Pumpkin & Burrata Crostini

Ingredients

  • 2 cups diced raw pumpkin
  • 2 tablespoons extra-virgin olive oil, divided
  • 2 teaspoons chopped fresh sage
  • salt and ground black pepper to taste
  • 1 French baguette
  • 1 clove garlic
  • 1 Burrata cheese
  • Few sprigs of fresh thyme

Instructions

  1. Preheat the oven to 200 degrees celsius and line a baking sheet with parchment paper.
  2. Pile the diced pumpkin on the prepared baking sheet.
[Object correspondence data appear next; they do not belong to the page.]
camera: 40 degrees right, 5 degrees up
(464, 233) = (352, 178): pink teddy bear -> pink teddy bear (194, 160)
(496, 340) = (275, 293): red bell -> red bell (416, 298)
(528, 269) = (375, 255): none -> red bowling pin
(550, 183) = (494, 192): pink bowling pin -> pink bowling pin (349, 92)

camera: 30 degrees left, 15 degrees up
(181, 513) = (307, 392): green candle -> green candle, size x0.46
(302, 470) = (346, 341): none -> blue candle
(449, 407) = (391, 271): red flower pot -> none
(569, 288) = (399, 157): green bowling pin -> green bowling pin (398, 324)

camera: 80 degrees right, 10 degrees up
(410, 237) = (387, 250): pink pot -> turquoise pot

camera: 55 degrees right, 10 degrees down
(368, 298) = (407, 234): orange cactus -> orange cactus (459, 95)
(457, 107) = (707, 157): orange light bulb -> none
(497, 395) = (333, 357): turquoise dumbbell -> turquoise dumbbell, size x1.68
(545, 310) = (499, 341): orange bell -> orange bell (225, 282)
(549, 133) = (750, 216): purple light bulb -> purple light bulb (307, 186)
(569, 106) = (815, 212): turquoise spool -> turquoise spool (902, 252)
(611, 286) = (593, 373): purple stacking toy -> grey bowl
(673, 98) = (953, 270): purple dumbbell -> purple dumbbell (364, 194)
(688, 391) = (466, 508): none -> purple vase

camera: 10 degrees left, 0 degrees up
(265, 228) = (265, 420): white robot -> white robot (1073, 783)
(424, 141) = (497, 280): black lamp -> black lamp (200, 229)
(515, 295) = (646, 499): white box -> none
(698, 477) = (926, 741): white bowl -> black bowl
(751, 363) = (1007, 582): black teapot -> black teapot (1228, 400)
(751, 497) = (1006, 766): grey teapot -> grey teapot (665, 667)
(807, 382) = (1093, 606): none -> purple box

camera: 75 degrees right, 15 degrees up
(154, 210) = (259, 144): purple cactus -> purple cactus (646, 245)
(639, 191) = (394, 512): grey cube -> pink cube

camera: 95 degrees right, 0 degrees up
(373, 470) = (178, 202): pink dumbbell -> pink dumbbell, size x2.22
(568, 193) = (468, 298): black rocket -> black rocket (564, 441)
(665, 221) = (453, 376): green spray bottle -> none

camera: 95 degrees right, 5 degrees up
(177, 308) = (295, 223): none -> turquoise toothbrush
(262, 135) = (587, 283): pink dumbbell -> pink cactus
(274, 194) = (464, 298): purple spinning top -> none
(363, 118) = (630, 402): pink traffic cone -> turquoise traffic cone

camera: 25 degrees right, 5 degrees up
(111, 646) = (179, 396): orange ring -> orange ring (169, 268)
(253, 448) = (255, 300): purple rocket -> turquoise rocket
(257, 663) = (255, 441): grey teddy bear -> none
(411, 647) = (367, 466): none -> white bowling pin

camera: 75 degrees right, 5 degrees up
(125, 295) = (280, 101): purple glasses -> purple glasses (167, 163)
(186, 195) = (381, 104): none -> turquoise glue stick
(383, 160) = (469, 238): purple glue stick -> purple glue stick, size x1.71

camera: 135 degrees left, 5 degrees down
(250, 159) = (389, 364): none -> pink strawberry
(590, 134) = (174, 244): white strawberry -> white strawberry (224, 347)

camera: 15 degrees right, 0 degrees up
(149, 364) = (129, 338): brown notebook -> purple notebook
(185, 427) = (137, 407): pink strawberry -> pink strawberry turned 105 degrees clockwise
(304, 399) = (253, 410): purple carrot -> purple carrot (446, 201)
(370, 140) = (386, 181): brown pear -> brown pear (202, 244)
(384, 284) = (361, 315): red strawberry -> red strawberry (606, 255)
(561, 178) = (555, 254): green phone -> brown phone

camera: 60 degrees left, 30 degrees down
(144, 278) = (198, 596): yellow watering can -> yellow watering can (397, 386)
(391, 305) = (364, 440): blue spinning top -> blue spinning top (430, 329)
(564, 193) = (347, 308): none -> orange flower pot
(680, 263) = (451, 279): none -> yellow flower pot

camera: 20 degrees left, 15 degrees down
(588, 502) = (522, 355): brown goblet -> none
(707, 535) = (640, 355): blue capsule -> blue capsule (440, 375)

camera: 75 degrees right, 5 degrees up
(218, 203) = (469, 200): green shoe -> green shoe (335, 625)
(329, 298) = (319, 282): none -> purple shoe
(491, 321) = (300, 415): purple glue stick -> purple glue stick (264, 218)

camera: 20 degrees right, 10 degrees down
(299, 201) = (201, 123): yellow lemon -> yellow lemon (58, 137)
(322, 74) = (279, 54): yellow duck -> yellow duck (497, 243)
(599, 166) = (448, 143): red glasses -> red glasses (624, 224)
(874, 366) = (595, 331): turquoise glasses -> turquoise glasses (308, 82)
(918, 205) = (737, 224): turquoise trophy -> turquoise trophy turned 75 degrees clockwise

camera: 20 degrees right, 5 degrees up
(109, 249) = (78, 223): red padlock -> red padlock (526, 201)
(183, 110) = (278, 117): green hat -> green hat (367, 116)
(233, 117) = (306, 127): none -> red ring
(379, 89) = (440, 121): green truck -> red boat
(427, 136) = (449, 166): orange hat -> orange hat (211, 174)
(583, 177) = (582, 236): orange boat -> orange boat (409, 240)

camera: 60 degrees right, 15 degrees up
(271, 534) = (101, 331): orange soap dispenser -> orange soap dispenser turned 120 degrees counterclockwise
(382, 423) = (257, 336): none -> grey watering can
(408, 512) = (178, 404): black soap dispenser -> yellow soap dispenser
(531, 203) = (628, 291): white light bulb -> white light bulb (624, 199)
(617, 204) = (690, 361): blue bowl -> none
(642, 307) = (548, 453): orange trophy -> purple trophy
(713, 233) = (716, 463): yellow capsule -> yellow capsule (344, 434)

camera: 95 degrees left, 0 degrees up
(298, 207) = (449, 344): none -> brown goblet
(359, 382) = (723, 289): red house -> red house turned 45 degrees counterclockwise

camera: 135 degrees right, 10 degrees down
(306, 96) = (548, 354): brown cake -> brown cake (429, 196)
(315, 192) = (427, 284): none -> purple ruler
Drizzle with 1 tablespoon oil and toss with your hands to lightly coat. Spread evenly and sprinkle with sage, salt, and pepper.
  3. Bake in the preheated oven until tender, about 20 minutes.
  4. Preheat an outdoor grill for high heat and lightly oil the grate.
  5. Slice the baguette at an angle into 1/2-inch slices. Brush 1 side of each slice with remaining oil.
  6. Cook on the preheated grill until lightly browned, about 1 1/2 minutes per side.
  7. Remove from the grill and rub the garlic clove over the oiled side of each baguette slice 3 to 4 times. Lightly smash pumpkins on each baguette slice & Pull apart the burrata and place ontop and garnish with fresh thyme leaves.